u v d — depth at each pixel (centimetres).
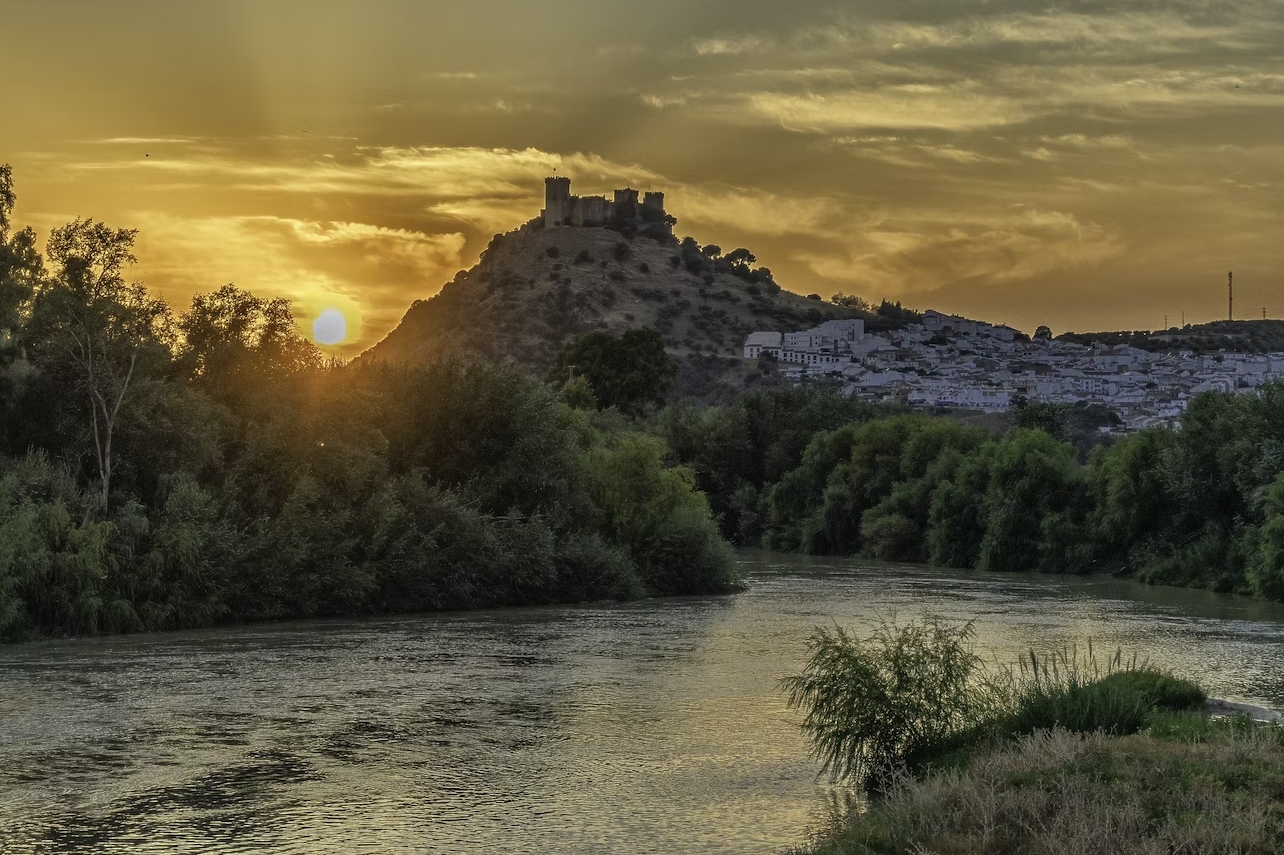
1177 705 2584
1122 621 5638
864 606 6238
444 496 6247
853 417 14850
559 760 2627
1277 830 1633
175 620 5003
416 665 3988
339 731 2922
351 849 2011
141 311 5397
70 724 2986
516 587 6275
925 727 2381
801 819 2173
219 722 3019
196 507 5197
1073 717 2306
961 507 10250
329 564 5588
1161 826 1666
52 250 5266
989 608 6219
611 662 4072
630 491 7212
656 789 2386
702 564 7094
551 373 14400
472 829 2117
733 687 3553
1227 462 8419
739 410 14700
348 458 5956
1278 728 2195
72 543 4734
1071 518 9556
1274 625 5519
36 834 2084
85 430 5353
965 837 1728
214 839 2061
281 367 6147
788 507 13025
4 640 4472
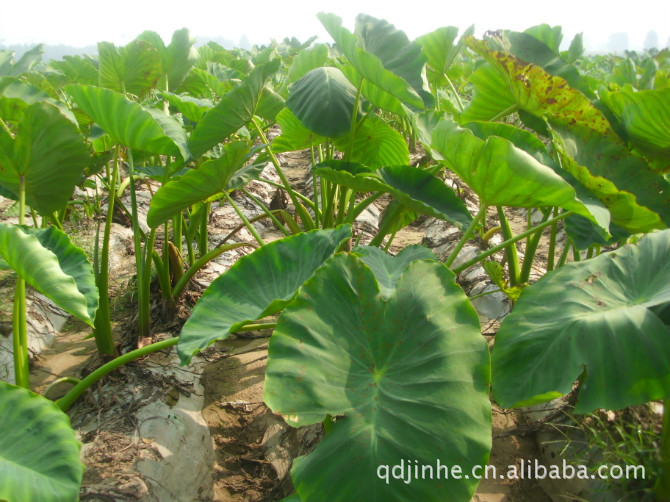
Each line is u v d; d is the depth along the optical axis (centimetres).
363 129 329
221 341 297
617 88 271
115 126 221
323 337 149
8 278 329
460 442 132
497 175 169
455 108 359
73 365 269
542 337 153
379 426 134
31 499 122
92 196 478
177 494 194
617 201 193
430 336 150
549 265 265
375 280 158
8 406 140
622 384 137
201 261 297
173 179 222
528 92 231
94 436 210
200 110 310
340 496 124
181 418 228
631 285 159
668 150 229
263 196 522
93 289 198
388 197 536
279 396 138
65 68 546
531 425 212
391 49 302
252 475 213
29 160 207
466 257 361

--------------------------------

The answer must consist solely of the number of lines in the entries that contain the word "depth".

2